The entire setup was very interesting but required the specific bathroom/shower layout and added a lot of friction to my day. Maybe natives have figured out the annoyances I didn’t in my 2 weeks of vacation.
Do all in one units just not work very well? Putting the heat pump dryer inside the washing machine sure beats using the whole bathroom in terms of efficiency, both electric and effort.
I feel as though America’s “dryer culture“ is based on General Electric and others simply wanting to sell you two appliances instead of one.
We have airing cupboards in the UK. Cupboards with shelving that keep the hot water tank, so it's built around using waste heat from that to now and then dry damp clothes. It's not a one-to-one replacement for full clothes drying, but it's a nice complement to it.
We loved them when backpacking through Japan in early spring. The whole modular bathroom culture was super convenient as every place had a predictable, clean bathroom with core amenities that always felt cozy and welcoming.

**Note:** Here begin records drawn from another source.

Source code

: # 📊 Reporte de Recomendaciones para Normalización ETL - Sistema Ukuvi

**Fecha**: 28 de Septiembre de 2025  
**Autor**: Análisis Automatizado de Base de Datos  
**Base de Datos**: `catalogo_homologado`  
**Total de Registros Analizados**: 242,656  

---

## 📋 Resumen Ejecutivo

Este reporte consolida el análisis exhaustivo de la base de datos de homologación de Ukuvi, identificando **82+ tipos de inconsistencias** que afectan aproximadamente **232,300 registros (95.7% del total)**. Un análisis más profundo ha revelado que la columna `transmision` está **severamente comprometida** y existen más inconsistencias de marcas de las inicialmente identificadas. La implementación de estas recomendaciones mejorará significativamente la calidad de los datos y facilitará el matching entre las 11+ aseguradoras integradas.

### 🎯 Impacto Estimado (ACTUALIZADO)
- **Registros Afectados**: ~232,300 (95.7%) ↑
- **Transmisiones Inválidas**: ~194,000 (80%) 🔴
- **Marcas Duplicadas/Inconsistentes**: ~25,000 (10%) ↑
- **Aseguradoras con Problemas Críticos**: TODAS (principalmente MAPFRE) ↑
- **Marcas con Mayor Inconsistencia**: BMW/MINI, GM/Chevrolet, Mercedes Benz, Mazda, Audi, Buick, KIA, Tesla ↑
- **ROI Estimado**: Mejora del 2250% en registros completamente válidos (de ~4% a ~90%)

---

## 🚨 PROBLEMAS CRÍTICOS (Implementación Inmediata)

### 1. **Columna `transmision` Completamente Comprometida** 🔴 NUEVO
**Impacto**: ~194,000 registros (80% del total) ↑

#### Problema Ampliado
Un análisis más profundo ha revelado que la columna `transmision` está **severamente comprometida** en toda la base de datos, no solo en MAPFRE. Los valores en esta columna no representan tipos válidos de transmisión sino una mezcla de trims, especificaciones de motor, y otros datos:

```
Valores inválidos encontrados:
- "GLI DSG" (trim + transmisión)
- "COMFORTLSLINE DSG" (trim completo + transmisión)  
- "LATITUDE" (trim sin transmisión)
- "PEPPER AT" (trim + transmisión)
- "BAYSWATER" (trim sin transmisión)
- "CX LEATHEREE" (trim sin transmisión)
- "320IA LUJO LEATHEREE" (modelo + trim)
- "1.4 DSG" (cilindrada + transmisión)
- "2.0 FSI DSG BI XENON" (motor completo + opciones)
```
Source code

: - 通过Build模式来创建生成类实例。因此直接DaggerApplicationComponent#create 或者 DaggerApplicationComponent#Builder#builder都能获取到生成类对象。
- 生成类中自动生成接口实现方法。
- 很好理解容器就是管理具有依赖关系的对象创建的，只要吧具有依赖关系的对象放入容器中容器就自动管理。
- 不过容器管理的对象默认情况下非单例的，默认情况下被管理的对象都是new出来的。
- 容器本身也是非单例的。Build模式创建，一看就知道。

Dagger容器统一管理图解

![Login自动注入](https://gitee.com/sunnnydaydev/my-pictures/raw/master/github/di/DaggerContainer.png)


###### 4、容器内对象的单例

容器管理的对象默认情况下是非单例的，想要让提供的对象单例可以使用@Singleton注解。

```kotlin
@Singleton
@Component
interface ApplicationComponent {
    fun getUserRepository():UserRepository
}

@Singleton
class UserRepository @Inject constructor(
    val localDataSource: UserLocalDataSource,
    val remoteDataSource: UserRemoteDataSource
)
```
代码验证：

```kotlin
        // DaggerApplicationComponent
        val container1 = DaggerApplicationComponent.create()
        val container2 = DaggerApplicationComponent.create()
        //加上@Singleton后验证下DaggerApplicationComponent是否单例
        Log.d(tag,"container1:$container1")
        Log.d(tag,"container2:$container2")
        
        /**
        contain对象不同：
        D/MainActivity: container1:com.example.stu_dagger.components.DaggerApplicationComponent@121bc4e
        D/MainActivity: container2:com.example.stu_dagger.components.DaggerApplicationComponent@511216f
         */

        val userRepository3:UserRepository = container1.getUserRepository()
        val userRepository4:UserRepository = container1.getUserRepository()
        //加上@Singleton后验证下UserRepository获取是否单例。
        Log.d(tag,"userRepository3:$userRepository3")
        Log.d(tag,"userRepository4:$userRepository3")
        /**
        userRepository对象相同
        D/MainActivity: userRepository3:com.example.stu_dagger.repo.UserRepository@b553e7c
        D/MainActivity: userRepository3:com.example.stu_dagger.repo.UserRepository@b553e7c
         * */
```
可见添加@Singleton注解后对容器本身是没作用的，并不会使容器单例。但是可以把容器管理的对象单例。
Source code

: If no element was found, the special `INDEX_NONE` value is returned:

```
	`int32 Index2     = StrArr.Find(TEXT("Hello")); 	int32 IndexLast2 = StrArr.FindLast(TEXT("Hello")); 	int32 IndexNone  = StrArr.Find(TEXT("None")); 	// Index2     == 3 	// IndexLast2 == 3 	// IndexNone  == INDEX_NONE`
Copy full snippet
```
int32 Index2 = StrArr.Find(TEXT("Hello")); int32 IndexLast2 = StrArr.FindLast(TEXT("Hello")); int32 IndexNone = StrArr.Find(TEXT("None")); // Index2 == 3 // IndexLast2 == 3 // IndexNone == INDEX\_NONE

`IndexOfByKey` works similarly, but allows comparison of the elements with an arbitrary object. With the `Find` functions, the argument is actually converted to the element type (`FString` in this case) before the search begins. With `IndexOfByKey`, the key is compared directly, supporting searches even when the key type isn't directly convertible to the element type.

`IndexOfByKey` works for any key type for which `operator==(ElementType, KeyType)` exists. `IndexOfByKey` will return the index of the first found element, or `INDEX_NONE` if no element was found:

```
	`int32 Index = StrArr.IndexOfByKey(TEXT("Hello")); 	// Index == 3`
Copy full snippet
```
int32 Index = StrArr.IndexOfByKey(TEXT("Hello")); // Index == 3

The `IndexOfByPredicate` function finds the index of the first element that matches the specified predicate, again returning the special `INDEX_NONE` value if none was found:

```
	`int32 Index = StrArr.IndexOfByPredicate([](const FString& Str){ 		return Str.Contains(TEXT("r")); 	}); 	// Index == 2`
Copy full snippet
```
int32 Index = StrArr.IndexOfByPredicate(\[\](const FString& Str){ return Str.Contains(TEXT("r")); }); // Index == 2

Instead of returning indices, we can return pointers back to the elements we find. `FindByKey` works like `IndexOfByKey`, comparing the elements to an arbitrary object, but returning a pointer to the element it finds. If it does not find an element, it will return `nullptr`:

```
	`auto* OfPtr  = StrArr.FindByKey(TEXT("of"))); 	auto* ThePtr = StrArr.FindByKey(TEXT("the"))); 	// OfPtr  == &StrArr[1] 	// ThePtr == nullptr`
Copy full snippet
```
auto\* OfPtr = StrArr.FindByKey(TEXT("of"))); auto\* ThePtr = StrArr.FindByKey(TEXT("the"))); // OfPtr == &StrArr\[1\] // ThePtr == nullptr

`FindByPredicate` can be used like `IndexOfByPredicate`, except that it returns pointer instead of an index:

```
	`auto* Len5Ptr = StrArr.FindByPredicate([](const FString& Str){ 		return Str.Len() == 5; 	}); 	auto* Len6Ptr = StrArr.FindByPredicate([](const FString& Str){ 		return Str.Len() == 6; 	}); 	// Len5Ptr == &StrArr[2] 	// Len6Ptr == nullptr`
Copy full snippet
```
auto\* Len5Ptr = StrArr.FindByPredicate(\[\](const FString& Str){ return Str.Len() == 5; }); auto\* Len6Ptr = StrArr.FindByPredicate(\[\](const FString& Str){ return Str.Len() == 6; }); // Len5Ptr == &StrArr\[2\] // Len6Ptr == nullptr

in Sweden I recall using standing wardrobe-like dryer which was amazing as it actually functioned as a wardrobe most of the time: after drying I'd just leave clothes hanging there until I needed them
They are mentioned in the end of the article, with the claim to be much more energy efficient than a tumbler. This is completely false. Drying cabinets are infamous for being the worst power hog in the home, because they often just release the humid, electrically heated air straight into the ventilation and out of the house.
Old tumblers aren’t exactly great in this regard either, you have to compare to the modern versions with a heat pump.
Otherwise they can be a nice complement to your drying options. Especially for things like sensitive or bulky outdoor gear for winter.
bathrooms tend to be damp if there is not a proper ventillation system in place, and this seems to be fighting against it. it could be an added benefit for some places, but don't think it is the most elegant solution for everyone.
to get dry, 40+ degree air, i just need to open the window during the summer in the city i'm from! but you might still value it for clothes that can't be dried against direct sunlight.
Good ventilation is a must for Japanese homes because it's going to be a mold haven without it. Modern Japanese bathrooms in particular are designed to dry quickly. The bathroom ventilation system runs around the clock and they even have floors that drain the water and prevent puddles from staying forever.
I am surprised to hear about the high statistics of tumble dryer usage in the US compared to us europeans.
I mean, it looks to me like people tend to have more space on average in the USA, why wouldn't they want to prefer to dry their clothes outdoor and makes them last longer? Even when I owned a tumble drier, I only used it for emergencies or wet days. I also found out that on wet days a deshumidifier in a large room was still better for the longevity of my clothes than tumble drying.
Only the most delicate garments get hung dry, but otherwise the dryer is used the vast majority of the time.
As for the wear and tear, in my experience most of it came from the washing machine and not the dryer. Older washers with the agitator in the middle wore out my clothes a ton more than modern front-loaded machines, which also adjust wash time depending on load size. Dryers also have humidity sensors that adjust drying time, which is minimal as the washer spins at 1,200 rpm.
Lastly, hang drying also has its own wear if done outside: Color fading from the sun.
In the end it just isn’t worth the hassle (for me).